**Your goal**
Every line from the one that includes "index dip: (205, 366)" to the end of the entries should be written out exactly, with the first and last included.

Collected data:
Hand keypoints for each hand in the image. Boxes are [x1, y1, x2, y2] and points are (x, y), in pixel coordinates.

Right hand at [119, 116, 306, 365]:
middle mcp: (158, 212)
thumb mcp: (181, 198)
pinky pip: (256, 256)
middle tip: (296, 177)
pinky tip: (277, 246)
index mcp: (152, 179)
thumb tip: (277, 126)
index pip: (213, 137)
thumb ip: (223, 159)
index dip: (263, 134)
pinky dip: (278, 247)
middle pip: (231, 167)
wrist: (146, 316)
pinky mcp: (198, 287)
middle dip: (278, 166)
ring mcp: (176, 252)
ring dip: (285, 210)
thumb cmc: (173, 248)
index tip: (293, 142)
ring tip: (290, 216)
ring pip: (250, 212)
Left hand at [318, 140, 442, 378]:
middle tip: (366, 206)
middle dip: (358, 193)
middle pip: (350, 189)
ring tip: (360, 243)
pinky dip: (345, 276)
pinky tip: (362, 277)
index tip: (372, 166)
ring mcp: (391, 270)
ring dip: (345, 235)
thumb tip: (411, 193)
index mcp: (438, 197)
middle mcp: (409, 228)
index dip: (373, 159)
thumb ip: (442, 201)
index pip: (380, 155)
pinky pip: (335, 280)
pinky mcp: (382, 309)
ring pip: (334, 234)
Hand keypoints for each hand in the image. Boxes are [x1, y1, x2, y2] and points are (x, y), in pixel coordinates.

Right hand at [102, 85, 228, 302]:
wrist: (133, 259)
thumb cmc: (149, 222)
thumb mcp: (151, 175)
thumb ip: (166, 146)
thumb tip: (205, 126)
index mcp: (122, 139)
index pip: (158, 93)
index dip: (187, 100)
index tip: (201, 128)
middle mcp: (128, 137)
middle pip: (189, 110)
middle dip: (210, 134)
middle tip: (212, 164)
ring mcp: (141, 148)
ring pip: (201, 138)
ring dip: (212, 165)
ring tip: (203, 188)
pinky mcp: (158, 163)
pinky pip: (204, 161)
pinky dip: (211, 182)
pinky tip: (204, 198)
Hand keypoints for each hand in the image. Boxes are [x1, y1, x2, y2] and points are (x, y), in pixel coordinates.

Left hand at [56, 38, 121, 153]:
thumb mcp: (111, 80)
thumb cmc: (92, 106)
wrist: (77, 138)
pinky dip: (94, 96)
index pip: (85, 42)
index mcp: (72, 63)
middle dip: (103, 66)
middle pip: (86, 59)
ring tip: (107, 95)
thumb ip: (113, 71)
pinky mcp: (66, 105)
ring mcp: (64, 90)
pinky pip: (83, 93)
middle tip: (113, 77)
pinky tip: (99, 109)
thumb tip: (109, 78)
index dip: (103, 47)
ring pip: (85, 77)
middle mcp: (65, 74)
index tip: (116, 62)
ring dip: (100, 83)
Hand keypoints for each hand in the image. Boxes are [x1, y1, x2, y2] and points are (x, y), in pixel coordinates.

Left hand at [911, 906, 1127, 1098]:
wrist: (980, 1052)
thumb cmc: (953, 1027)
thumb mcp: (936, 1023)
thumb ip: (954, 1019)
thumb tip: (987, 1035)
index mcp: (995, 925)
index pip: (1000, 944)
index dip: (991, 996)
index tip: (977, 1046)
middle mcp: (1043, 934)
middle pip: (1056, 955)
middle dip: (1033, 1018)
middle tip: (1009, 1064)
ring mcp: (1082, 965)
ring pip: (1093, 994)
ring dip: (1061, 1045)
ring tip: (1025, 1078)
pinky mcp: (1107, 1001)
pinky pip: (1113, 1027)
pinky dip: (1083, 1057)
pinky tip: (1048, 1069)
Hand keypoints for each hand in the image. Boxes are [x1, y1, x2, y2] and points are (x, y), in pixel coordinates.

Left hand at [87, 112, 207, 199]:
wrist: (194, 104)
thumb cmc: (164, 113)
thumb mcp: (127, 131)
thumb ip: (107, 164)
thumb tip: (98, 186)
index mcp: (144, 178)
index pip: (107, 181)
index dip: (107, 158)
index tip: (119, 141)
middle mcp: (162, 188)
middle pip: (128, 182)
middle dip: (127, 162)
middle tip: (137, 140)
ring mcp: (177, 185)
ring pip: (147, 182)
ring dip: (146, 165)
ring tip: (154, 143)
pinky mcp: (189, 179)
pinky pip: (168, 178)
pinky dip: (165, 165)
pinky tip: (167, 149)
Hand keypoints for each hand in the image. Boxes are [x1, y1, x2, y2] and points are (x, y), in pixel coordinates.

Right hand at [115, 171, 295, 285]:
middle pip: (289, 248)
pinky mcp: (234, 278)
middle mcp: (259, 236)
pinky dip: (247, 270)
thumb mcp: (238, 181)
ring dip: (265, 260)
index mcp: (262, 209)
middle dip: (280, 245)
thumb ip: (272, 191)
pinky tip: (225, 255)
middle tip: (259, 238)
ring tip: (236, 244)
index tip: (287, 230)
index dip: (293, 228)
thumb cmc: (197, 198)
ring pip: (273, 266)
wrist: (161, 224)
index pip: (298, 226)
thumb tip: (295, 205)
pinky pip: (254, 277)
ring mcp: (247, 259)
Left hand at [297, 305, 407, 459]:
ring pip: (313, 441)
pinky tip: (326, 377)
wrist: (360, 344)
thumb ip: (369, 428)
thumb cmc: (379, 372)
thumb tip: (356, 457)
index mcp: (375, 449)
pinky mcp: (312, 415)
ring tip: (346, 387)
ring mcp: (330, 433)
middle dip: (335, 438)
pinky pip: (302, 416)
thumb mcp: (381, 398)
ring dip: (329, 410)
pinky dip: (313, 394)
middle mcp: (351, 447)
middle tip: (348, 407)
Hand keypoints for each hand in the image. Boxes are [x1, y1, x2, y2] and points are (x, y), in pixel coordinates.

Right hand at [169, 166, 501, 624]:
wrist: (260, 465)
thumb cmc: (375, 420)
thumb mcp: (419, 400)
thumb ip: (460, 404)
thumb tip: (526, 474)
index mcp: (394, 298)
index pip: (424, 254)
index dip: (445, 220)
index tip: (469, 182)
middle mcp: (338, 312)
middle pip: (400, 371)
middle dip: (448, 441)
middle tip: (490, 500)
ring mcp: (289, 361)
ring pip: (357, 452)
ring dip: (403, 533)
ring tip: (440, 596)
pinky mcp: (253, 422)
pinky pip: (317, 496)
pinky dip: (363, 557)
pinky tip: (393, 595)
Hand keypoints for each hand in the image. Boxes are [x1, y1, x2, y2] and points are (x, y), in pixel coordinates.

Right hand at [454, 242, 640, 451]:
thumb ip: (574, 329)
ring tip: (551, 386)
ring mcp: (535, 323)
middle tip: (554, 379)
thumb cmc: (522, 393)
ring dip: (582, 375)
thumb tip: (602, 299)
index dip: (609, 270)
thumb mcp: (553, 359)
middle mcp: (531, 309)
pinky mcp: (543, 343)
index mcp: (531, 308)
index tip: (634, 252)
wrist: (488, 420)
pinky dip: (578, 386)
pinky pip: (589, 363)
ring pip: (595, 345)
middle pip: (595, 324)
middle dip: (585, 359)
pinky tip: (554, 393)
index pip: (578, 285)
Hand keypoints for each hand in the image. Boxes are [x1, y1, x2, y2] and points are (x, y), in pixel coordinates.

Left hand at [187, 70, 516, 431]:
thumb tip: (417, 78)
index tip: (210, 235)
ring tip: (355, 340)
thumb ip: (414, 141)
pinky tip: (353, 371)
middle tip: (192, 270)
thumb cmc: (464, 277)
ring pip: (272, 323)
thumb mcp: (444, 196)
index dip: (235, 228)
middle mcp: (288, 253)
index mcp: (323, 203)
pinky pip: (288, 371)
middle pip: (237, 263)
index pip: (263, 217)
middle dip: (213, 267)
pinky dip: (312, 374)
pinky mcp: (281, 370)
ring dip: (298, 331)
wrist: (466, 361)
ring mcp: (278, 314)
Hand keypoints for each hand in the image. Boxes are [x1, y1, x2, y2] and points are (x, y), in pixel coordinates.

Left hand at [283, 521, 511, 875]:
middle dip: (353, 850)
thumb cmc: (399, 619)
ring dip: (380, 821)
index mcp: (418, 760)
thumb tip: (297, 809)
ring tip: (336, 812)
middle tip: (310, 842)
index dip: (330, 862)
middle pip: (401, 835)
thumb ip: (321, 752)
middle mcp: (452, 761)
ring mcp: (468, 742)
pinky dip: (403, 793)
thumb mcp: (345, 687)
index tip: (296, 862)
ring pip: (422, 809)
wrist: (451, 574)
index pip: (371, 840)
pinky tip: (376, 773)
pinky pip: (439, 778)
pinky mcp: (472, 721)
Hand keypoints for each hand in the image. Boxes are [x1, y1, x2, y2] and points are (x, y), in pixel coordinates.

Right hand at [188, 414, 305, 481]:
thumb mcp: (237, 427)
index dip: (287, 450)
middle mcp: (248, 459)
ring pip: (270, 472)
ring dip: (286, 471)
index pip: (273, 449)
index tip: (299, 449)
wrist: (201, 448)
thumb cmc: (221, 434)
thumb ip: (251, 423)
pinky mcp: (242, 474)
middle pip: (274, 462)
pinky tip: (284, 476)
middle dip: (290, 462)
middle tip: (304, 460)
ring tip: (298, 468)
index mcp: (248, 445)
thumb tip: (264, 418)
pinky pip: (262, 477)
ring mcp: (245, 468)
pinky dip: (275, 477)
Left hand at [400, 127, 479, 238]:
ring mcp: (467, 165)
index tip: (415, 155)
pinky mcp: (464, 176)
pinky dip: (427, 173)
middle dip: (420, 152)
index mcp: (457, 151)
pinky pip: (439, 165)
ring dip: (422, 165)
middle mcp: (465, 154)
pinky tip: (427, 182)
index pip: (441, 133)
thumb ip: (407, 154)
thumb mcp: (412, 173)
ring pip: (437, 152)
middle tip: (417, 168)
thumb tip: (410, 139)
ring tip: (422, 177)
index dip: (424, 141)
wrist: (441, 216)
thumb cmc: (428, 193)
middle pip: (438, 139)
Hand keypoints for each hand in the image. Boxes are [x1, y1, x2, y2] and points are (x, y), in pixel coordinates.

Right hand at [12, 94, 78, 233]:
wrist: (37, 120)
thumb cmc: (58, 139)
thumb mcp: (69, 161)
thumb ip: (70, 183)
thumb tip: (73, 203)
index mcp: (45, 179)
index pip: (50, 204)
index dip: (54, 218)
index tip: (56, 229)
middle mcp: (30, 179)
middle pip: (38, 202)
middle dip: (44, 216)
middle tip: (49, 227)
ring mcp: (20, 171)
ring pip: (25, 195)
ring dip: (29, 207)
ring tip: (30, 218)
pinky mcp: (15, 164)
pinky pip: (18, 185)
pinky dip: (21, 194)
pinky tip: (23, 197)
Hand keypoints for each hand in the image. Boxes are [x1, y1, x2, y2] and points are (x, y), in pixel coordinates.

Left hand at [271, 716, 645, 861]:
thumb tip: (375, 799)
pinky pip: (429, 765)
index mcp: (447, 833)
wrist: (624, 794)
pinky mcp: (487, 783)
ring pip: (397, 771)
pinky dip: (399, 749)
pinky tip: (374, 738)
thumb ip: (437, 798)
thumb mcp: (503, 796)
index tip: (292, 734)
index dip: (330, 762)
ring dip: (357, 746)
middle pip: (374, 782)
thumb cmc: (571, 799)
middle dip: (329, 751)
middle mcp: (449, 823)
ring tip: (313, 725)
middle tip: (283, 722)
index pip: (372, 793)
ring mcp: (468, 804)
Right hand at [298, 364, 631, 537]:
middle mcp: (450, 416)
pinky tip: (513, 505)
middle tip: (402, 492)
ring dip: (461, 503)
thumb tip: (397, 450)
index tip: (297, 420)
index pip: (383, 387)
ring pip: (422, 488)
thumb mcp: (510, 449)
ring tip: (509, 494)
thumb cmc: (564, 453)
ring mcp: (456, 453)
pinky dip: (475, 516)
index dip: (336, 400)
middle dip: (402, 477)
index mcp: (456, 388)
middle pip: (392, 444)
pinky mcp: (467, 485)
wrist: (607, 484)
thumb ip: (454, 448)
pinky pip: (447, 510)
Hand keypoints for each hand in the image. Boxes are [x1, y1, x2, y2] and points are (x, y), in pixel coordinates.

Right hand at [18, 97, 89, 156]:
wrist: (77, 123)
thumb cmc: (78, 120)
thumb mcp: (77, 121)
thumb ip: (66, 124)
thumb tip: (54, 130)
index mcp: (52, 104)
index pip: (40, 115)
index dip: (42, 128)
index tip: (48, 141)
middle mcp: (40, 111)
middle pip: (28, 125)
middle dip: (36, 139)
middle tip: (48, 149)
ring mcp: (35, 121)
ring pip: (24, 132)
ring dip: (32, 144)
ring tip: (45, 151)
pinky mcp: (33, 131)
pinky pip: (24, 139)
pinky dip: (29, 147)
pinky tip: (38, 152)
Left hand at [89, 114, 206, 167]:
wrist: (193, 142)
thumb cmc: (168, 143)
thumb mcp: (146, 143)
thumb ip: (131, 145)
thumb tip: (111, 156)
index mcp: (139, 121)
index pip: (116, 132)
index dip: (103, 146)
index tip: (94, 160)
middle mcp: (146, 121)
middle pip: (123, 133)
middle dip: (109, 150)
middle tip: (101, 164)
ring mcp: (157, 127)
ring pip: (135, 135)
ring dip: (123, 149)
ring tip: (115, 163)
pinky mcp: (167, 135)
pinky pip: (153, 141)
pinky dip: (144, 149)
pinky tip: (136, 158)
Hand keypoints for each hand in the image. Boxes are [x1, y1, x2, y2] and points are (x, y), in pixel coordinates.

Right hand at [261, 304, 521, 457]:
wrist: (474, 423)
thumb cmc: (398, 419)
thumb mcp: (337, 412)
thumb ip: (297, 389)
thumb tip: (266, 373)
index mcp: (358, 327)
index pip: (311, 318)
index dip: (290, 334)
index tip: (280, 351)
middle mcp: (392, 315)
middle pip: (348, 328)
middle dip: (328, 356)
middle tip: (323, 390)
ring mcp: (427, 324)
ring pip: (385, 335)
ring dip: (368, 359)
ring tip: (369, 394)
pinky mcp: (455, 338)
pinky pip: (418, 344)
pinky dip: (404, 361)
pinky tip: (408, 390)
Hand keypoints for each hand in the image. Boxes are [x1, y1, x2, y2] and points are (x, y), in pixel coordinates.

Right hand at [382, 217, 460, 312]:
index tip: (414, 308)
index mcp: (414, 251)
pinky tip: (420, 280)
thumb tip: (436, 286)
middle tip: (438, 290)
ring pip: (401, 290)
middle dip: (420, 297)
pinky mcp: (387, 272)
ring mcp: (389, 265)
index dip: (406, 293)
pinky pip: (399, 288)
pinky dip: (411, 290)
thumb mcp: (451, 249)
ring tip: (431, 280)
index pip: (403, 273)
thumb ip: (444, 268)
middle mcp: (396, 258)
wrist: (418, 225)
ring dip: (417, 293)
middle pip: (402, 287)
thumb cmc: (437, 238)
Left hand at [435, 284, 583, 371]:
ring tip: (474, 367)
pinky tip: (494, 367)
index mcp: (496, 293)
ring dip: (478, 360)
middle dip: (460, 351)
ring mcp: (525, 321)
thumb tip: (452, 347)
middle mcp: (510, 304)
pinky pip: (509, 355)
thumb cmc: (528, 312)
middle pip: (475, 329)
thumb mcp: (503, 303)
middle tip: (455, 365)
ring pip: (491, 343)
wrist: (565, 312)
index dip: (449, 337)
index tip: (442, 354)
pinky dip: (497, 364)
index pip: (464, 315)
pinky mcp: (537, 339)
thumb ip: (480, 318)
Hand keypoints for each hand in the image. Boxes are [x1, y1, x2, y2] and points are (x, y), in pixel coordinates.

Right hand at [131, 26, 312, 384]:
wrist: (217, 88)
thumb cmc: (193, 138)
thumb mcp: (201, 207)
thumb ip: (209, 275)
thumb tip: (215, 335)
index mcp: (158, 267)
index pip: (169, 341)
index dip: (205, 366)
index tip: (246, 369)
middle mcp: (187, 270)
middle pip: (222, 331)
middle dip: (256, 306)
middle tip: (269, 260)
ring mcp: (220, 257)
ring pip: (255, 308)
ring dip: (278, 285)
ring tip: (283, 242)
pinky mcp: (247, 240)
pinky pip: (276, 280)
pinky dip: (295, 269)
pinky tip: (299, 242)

**Answer to this task**
index dip: (205, 366)
index tip: (246, 369)
middle mcp: (187, 270)
middle pip: (222, 331)
middle dip: (256, 306)
middle tip: (269, 260)
ring mcp: (220, 257)
ring pip: (255, 308)
ring dip: (278, 285)
ring tip: (283, 242)
pinky mcp: (247, 240)
pinky pip: (276, 280)
pinky dip: (295, 269)
pinky tip: (299, 242)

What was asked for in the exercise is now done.